After yesterday’s Catalina catastrophe, I began to wonder what the biggest floatplane ever built was. Not a flying boat, where the aircraft’s fuselage also serves as a monohull with pontoons providing sea-keeping stability, but literally a plane attached to floats. Then I came across the obscure Italian-built CANT Z.511, which seems to wears this crown.
Right off the bat you can tell it’s an incredible looking machine. Massive, too. With a 130 foot wingspan, gross weight of 75,000 pounds, cruising speed of 205 miles per hour and a range of 2,800 miles, the Z.511 was truly a hulking international hauler.
To make it all happen, she packed four Piaggio P.XII RC.35 radials that put out 1,500 horsepower each and sat atop a pair of massive floats that gave her incredible stability on the water, being able to operate in seven foot seas. Although being the biggest float plane ever built is impressive, her mission and origin is even more intriguing.
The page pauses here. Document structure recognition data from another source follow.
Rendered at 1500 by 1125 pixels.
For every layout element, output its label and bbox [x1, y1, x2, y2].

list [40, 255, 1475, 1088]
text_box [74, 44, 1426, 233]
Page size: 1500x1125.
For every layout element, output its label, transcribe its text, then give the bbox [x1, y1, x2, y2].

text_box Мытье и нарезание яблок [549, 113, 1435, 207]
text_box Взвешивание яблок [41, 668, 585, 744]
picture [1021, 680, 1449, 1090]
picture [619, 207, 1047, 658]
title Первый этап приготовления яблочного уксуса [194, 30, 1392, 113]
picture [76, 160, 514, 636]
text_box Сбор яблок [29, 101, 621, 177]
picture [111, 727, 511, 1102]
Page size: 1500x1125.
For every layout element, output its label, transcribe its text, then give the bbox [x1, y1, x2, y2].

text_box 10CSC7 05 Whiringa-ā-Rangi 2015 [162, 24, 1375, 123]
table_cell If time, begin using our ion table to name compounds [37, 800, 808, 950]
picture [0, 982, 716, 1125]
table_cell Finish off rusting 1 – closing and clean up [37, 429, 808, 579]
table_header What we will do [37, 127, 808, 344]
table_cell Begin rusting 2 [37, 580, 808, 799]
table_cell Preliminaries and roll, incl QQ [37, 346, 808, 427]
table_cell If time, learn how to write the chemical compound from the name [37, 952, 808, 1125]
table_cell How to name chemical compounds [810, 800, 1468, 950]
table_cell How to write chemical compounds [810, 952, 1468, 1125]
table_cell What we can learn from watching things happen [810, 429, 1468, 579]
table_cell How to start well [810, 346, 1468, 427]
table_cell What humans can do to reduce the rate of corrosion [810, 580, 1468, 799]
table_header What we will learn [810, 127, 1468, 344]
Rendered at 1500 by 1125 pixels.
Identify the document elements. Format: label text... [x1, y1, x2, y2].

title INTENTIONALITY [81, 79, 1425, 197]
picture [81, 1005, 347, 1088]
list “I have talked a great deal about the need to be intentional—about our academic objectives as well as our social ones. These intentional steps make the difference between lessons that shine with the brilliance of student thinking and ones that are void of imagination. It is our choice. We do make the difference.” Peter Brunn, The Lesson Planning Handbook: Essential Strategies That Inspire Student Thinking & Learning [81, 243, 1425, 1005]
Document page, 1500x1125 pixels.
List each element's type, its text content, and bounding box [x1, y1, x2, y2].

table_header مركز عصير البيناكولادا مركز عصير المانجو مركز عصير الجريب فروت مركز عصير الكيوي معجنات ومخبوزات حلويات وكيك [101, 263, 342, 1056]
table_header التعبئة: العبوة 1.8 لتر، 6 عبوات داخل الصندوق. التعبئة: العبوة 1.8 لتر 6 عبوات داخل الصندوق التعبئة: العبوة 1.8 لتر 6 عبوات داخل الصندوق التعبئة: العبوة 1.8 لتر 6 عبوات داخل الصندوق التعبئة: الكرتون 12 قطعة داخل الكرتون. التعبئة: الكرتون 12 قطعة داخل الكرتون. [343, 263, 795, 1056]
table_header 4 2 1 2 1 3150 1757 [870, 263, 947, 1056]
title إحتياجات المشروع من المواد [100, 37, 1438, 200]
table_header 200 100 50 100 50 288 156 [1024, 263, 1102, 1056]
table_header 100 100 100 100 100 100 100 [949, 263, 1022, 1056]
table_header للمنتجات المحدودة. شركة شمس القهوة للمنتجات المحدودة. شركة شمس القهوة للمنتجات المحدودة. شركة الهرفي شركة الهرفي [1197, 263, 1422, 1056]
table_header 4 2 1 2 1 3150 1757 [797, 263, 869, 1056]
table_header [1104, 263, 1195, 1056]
Designed by famed Italian aerospace engineer Filippo Zappata, who also designed one of the most beautiful airliners of all time, the Breda-Zappata BZ.308, the CANT Z.511 began life in the late 1930s as a game-changing aircraft that could carry mail, cargo and people from Italy to Latin America. These plans, along with so many others, drastically changed when World War II begun, with fascist Italy allying itself with Nazi Germany. As such, the Z.511 went from a practical machine that could possibly open up new commerce around the globe, to a weapon.
The Z.511 would become a multi-role long-range military aircraft, with maritime patrol and attack being its core missions. No less than a dozen .50 caliber machine guns were to be added to the sea-going beast, along with a 20mm cannon in its nose. A bomb-bay was configured where luggage would have gone. Between it and wing stations, up to 9,000 pounds of bombs could be carried on a single mission. For surface attack, four racks capable of carrying heavy air-launched torpedoes could be fitted. Alternatively, it seems that four manned torpedoes/midget submarines, known as “Maiale,” for special operations mission could also be carried, with their frogmen crews flying inside the aircraft’s cabin until it was time to deploy.
That’s right, the Z.511 was supposed to be a special operations mothership.
The huge prototype seaplane first flew in October of 1940 and it performed outstandingly well during test flights which continued for almost three years. One of which saw the aircraft takeoff at gross weight in five foot seas and 40 mile per hour winds without any trouble.
A fleet of Z.511s was envisioned with a slew of special missions in mind. Jailbreaking Italian soldiers being held on the Arabian Peninsula, a raid on British oil interests in the Persian Gulf, a propaganda mission to drop leaflets over New York City, a whistle-stop tour of Latin America and bombing missions on Soviet ports located along the Black Sea were all theorized for the unique aircraft. Yet the most interesting and high-priority of all missions, and one that was supposedly on track to occur in the summer of 1943, was an ultra long-range special operations raid on the Port of New York.
Oh, it gets weirder.
Although the accuracy of data on the Z.511’s short career remains questionable, and facts remain hard to confirm, a long-range raid utilizing the aircraft was supposedly deep in the planning stages by spring of 1943. The Z.511 would carry four manned torpedoes/midget submarines, with two frogmen per submarine, all of which would surrender, go down fighting or kill themselves once the raid had concluded as there was no way to return back to the Z.511 for a flight back to Italy.
The Z.511 would leave from Nazi occupied France and refuel along its route over the Atlantic via U-boats, of which their support for the operation had been supposedly obtained by May of 1943. By that time, Italian commandos had volunteered and been trained for their one-way mission as well. With all these pieces in place, the raid was said to have been planned for late June of 1943.
This all changed (assuming any of it actually was planned in the first place) when an attack on the Z.511’s base at Lake Trasimeno occurred just weeks before the mission was supposed to occur, with Allied fighters raking the huge aircraft with their machine guns. As a result, the raid was supposedly pushed back, but then in July Mussolini was arrested and the Italian Armistice was signed, marking an end to any plans for such a raid. So much for that idea.
Shortly after, the only flying Z.511 was destroyed by its own keepers to keep it from falling into both German and Allied hands. The other prototype, which was still in pieces at the time of the first aircraft’s demise, was supposedly scrapped by Axis forces so that its metal could be recycled and used to feed the then struggling Nazi war machine.
And that is the short, strange and murky life story of the world’s largest floatplane (at least that I know of), and the tale of what would have been one of the Axis Powers’ most daring long-ranged strategic attacks on American interests along the East Coast of the entire war.
Even if the story of the raid has been embellished over time, the sheer size and capability of the Z.511 remains no less amazing.